If 2019 is anything to go by, when the worldwide box office raked in a record-breaking $42.5 billion, the cinema experience remains a hugely important part of our society, and the decision to delay the release of No Time To Die is only further proof of this. Of course, there is still the possibility that studios will release mid-budget films to streaming services in attempts to stave off large losses, but for the time being, the traditional cinema is putting up a fight.

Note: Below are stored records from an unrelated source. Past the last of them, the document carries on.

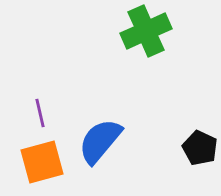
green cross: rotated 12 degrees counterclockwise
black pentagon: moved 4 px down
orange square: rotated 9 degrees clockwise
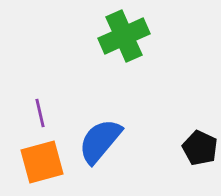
green cross: moved 22 px left, 5 px down
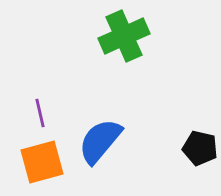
black pentagon: rotated 12 degrees counterclockwise
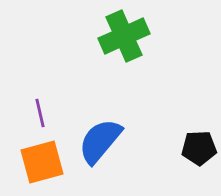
black pentagon: moved 1 px left; rotated 16 degrees counterclockwise
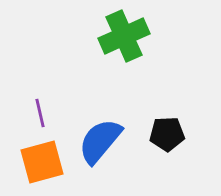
black pentagon: moved 32 px left, 14 px up
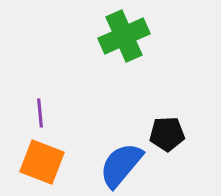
purple line: rotated 8 degrees clockwise
blue semicircle: moved 21 px right, 24 px down
orange square: rotated 36 degrees clockwise
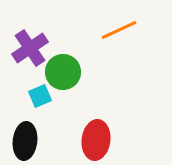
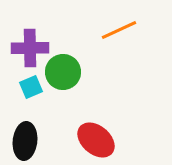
purple cross: rotated 33 degrees clockwise
cyan square: moved 9 px left, 9 px up
red ellipse: rotated 57 degrees counterclockwise
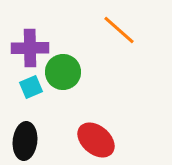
orange line: rotated 66 degrees clockwise
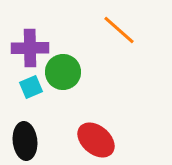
black ellipse: rotated 12 degrees counterclockwise
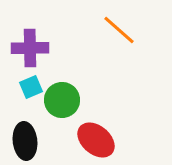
green circle: moved 1 px left, 28 px down
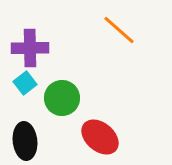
cyan square: moved 6 px left, 4 px up; rotated 15 degrees counterclockwise
green circle: moved 2 px up
red ellipse: moved 4 px right, 3 px up
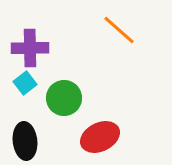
green circle: moved 2 px right
red ellipse: rotated 66 degrees counterclockwise
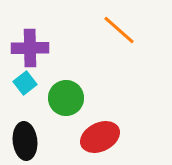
green circle: moved 2 px right
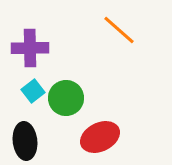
cyan square: moved 8 px right, 8 px down
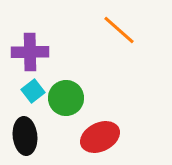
purple cross: moved 4 px down
black ellipse: moved 5 px up
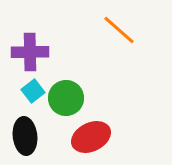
red ellipse: moved 9 px left
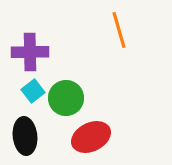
orange line: rotated 33 degrees clockwise
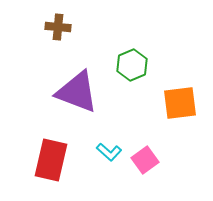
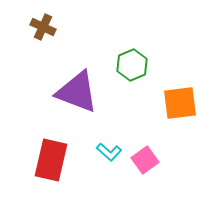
brown cross: moved 15 px left; rotated 20 degrees clockwise
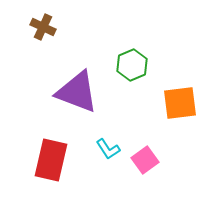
cyan L-shape: moved 1 px left, 3 px up; rotated 15 degrees clockwise
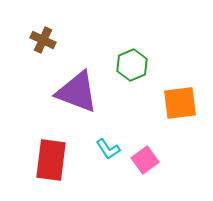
brown cross: moved 13 px down
red rectangle: rotated 6 degrees counterclockwise
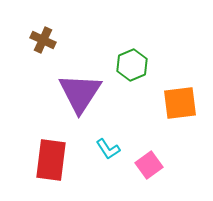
purple triangle: moved 3 px right, 1 px down; rotated 42 degrees clockwise
pink square: moved 4 px right, 5 px down
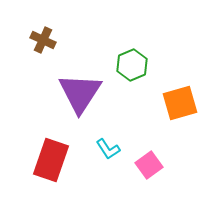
orange square: rotated 9 degrees counterclockwise
red rectangle: rotated 12 degrees clockwise
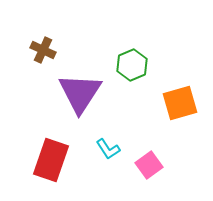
brown cross: moved 10 px down
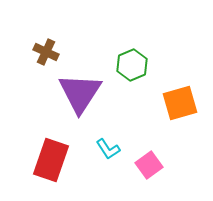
brown cross: moved 3 px right, 2 px down
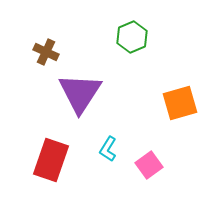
green hexagon: moved 28 px up
cyan L-shape: rotated 65 degrees clockwise
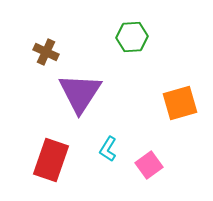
green hexagon: rotated 20 degrees clockwise
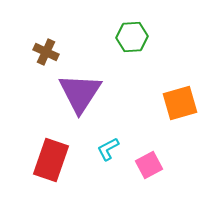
cyan L-shape: rotated 30 degrees clockwise
pink square: rotated 8 degrees clockwise
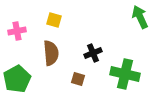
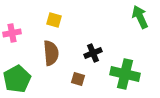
pink cross: moved 5 px left, 2 px down
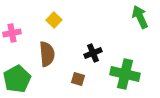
yellow square: rotated 28 degrees clockwise
brown semicircle: moved 4 px left, 1 px down
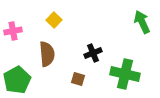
green arrow: moved 2 px right, 5 px down
pink cross: moved 1 px right, 2 px up
green pentagon: moved 1 px down
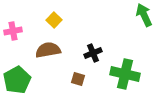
green arrow: moved 2 px right, 7 px up
brown semicircle: moved 1 px right, 4 px up; rotated 95 degrees counterclockwise
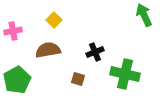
black cross: moved 2 px right, 1 px up
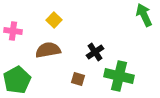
pink cross: rotated 18 degrees clockwise
black cross: rotated 12 degrees counterclockwise
green cross: moved 6 px left, 2 px down
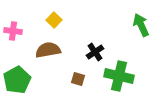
green arrow: moved 3 px left, 10 px down
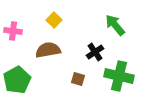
green arrow: moved 26 px left; rotated 15 degrees counterclockwise
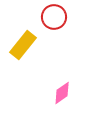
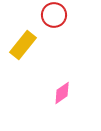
red circle: moved 2 px up
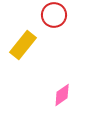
pink diamond: moved 2 px down
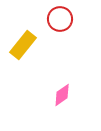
red circle: moved 6 px right, 4 px down
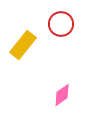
red circle: moved 1 px right, 5 px down
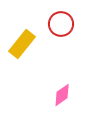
yellow rectangle: moved 1 px left, 1 px up
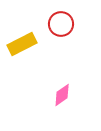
yellow rectangle: rotated 24 degrees clockwise
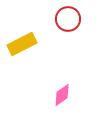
red circle: moved 7 px right, 5 px up
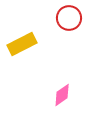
red circle: moved 1 px right, 1 px up
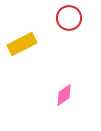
pink diamond: moved 2 px right
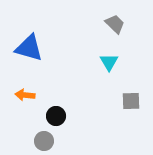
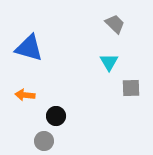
gray square: moved 13 px up
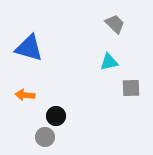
cyan triangle: rotated 48 degrees clockwise
gray circle: moved 1 px right, 4 px up
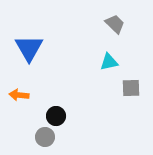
blue triangle: rotated 44 degrees clockwise
orange arrow: moved 6 px left
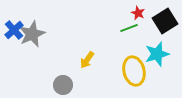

Yes, the film industry is changing. Many of these changes, though, are conclusively positive ones, as Lashana Lynch and Phoebe Waller-Bridge’s roles in the upcoming Bond film indicate, or Parasite’s recent ground-breaking victory at The Oscars. And even though the good old cinema has taken some body blows from the streaming industry, it is at difficult times like these that we are reminded of the importance of values of togetherness and community-strength, values embodied by the cinema-going experience. And films like Once Upon a Time in Hollywood, designed, with all its cinematic beauty, to be watched on the big screen, there’s no doubt that cinema as an art form, and the crucial role that ‘movie theatres’ play in that, remains alive and kicking. Thus, despite the changing face of the film industry, we can be sure that no matter how many punches it takes, the cinema will always manage to stay on its feet.